Since December 2019, multiple cases of pneumonia due to unknown reasons have emerged in Wuhan, China. Through testing multiple patient samples, scientists extrapolated a new coronavirus termed COVID-19. With no FDA approved therapeutics or treatment available for the disease, diagnosis plays an important role in containing COCVID-19, giving a path to the rapid implementation of control measures to limit the spread. With the disease spreading to almost 100 countries, a million cases have been confirmed worldwide to date. Imaging is one of the main principles used in diagnosing and evaluating the disease, with the final diagnosis depending on reverse transcriptase-polymerase chain reaction (RT-PCR).
In response to the growing number of COVID-19 cases, there is currently a shortage of diagnostic kits worldwide. Multiple industries are coming forward to develop rapid, easy to use diagnostic kits to facilitate testing. However before these kits can be commercialized, they must be tested and validated. With the current available tests taking almost 2 days to complete and produce a result, serial testing is required to rule out any negative cases. Additionally, it is a mystery as to whether an RT-PCR is a gold standard and whether a false positive/ negative result is common. The above reasons highlight the need for alternative testing methods to produce rapid and accurate results to identify, isolate, and treat the affected people.
Chest computed tomography is also a much-used valuable component in testing COVID-19. With some of the patients showing early-stage symptoms in radiological finding, limits the CT ability to differentiate between a positive and negative case. In this current study, the authors have used Artificial Intelligence (AI) algorithms to help in integrating CT scanning in finding the symptoms of the virus, exposure history and reliable lab testing to rapidly diagnose the patients affected with COVID-19.

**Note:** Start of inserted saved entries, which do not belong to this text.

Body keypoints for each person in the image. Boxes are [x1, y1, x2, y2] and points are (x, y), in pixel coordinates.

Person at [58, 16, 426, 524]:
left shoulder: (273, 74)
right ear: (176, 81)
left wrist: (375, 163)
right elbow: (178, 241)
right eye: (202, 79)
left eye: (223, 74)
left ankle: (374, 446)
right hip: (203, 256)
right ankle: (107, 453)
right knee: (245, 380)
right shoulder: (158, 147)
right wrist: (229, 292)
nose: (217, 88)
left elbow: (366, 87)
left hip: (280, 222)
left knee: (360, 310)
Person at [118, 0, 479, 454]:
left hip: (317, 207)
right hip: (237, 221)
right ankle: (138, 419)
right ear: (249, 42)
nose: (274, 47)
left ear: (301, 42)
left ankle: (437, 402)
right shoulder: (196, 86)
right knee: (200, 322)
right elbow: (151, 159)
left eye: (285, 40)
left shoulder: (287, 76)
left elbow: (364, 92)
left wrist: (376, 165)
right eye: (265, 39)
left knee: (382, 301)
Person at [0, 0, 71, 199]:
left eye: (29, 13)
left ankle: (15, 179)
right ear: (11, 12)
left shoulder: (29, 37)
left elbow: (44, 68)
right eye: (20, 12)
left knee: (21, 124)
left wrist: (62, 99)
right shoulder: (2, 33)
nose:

A trial was performed on 905 patients diagnosed using RT-PCR and next-generation RT-PCR and around 46% (419) people were declared positive for COVID-19. Parallelly in a test set of 279 participants, the AI system managed to achieve accuracy to about 92% of the population and had equal or even better sensitivity than a senior radiologist. The AI system also improved the detection of COVID-19 positive patients with negative CT scans, identifying 17 out of 25 participants who were tested positive via RT-PCR but negative with normal CT scans. In comparison, the radiologists’ declared the said 17 participants to be COVID negative.
AI shows signs of analyzing huge amounts of data quickly, a quality that is much needed in the current pandemic. A major limitation of the above study is the small sample size, with available CT scans and clinical history data, the AI system can help in diagnosing COVID-19 patients rapidly. Though a promising tool, further data collection is required to test the generalization of AI mapping on other patient populations.